Required action: Work out how many lines below contain the word "Knutsson". Only the number is wanted.

*** Begin section ***

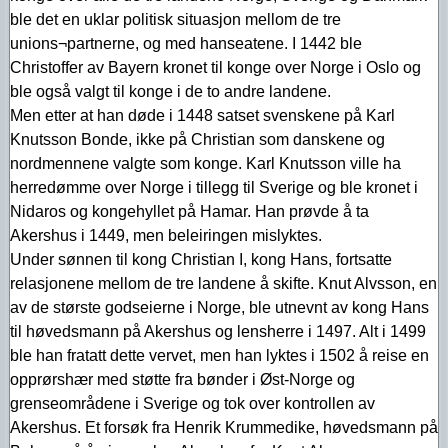
ble det en uklar politisk situasjon mellom de tre
unions¬partnerne, og med hanseatene. I 1442 ble
Christoffer av Bayern kronet til konge over Norge i Oslo og
ble også valgt til konge i de to andre landene.
Men etter at han døde i 1448 satset svenskene på Karl
Knutsson Bonde, ikke på Christian som danskene og
nordmennene valgte som konge. Karl Knutsson ville ha
herredømme over Norge i tillegg til Sverige og ble kronet i
Nidaros og kongehyllet på Hamar. Han prøvde å ta
Akershus i 1449, men beleiringen mislyktes.
Under sønnen til kong Christian I, kong Hans, fortsatte
relasjonene mellom de tre landene å skifte. Knut Alvsson, en
av de største godseierne i Norge, ble utnevnt av kong Hans
til høvedsmann på Akershus og lensherre i 1497. Alt i 1499
ble han fratatt dette vervet, men han lyktes i 1502 å reise en
opprørshær med støtte fra bønder i Øst-Norge og
grenseområdene i Sverige og tok over kontrollen av
Akershus. Et forsøk fra Henrik Krummedike, høvedsmann på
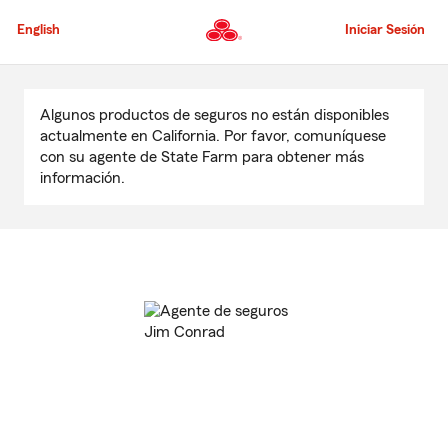
Pasar
al
English
Iniciar Sesión
contenido
principal
Comienzo
del
Algunos productos de seguros no están disponibles
contenido
actualmente en California. Por favor, comuníquese
principal
con su agente de State Farm para obtener más
información.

*** End section ***

Task output: 2